**Working data**.
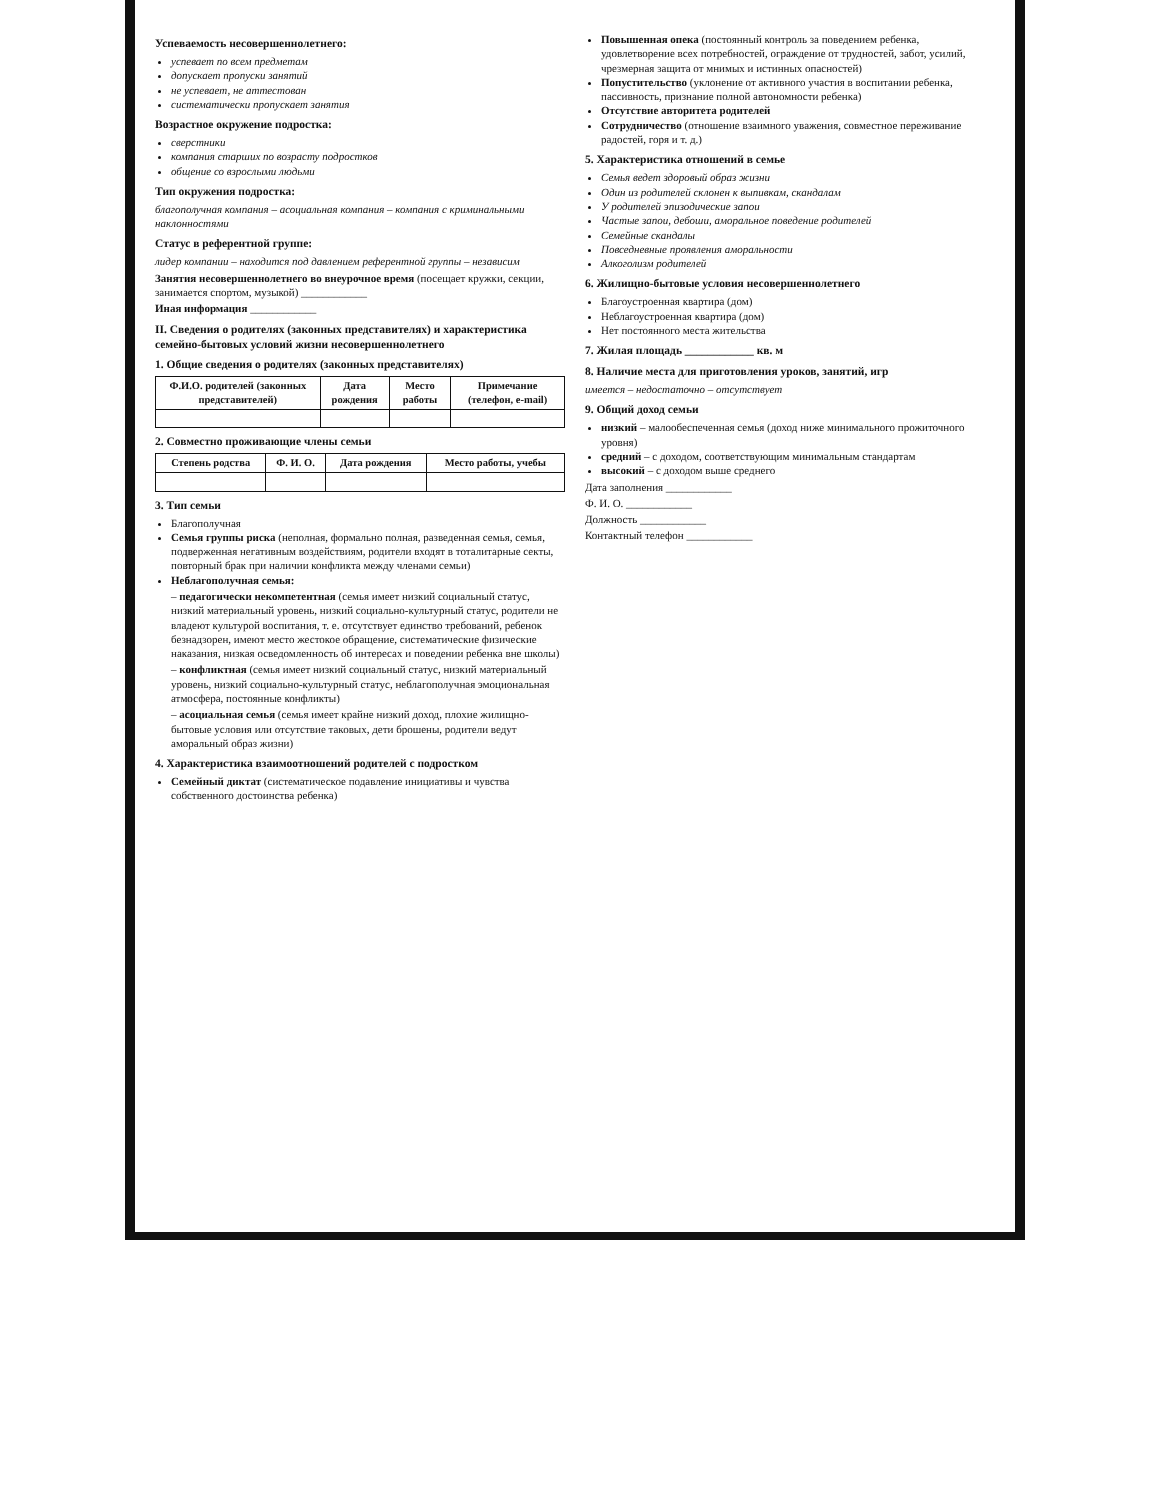Успеваемость несовершеннолетнего:
успевает по всем предметам
допускает пропуски занятий
не успевает, не аттестован
систематически пропускает занятия
Возрастное окружение подростка:
сверстники
компания старших по возрасту подростков
общение со взрослыми людьми
Тип окружения подростка:
благополучная компания – асоциальная компания – компания с криминальными наклонностями
Статус в референтной группе:
лидер компании – находится под давлением референтной группы – независим
Занятия несовершеннолетнего во внеурочное время (посещает кружки, секции, занимается спортом, музыкой) ____________
Иная информация ____________
II. Сведения о родителях (законных представителях) и характеристика семейно-бытовых условий жизни несовершеннолетнего
1. Общие сведения о родителях (законных представителях)
| Ф.И.О. родителей (законных представителей) | Дата рождения | Место работы | Примечание (телефон, e-mail) |
| --- | --- | --- | --- |
2. Совместно проживающие члены семьи
| Степень родства | Ф. И. О. | Дата рождения | Место работы, учебы |
| --- | --- | --- | --- |
3. Тип семьи
Благополучная
Семья группы риска (неполная, формально полная, разведенная семья, семья, подверженная негативным воздействиям, родители входят в тоталитарные секты, повторный брак при наличии конфликта между членами семьи)
Неблагополучная семья:
– педагогически некомпетентная (семья имеет низкий социальный статус, низкий материальный уровень, низкий социально-культурный статус, родители не владеют культурой воспитания, т. е. отсутствует единство требований, ребенок безнадзорен, имеют место жестокое обращение, систематические физические наказания, низкая осведомленность об интересах и поведении ребенка вне школы)
– конфликтная (семья имеет низкий социальный статус, низкий материальный уровень, низкий социально-культурный статус, неблагополучная эмоциональная атмосфера, постоянные конфликты)
– асоциальная семья (семья имеет крайне низкий доход, плохие жилищно-бытовые условия или отсутствие таковых, дети брошены, родители ведут аморальный образ жизни)
4. Характеристика взаимоотношений родителей с подростком
Семейный диктат (систематическое подавление инициативы и чувства собственного достоинства ребенка)
Повышенная опека (постоянный контроль за поведением ребенка, удовлетворение всех потребностей, ограждение от трудностей, забот, усилий, чрезмерная защита от мнимых и истинных опасностей)
Попустительство (уклонение от активного участия в воспитании ребенка, пассивность, признание полной автономности ребенка)
Отсутствие авторитета родителей
Сотрудничество (отношение взаимного уважения, совместное переживание радостей, горя и т. д.)
5. Характеристика отношений в семье
Семья ведет здоровый образ жизни
Один из родителей склонен к выпивкам, скандалам
У родителей эпизодические запои
Частые запои, дебоши, аморальное поведение родителей
Семейные скандалы
Повседневные проявления аморальности
Алкоголизм родителей
6. Жилищно-бытовые условия несовершеннолетнего
Благоустроенная квартира (дом)
Неблагоустроенная квартира (дом)
Нет постоянного места жительства
7. Жилая площадь ____________ кв. м
8. Наличие места для приготовления уроков, занятий, игр
имеется – недостаточно – отсутствует
9. Общий доход семьи
низкий – малообеспеченная семья (доход ниже минимального прожиточного уровня)
средний – с доходом, соответствующим минимальным стандартам
высокий – с доходом выше среднего
Дата заполнения ____________
Ф. И. О. ____________
Должность ____________
Контактный телефон ____________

**What the task requires**. After reading the entries above, state how many lines hold the word "образ", with no text besides the number.

**Answer section**. 2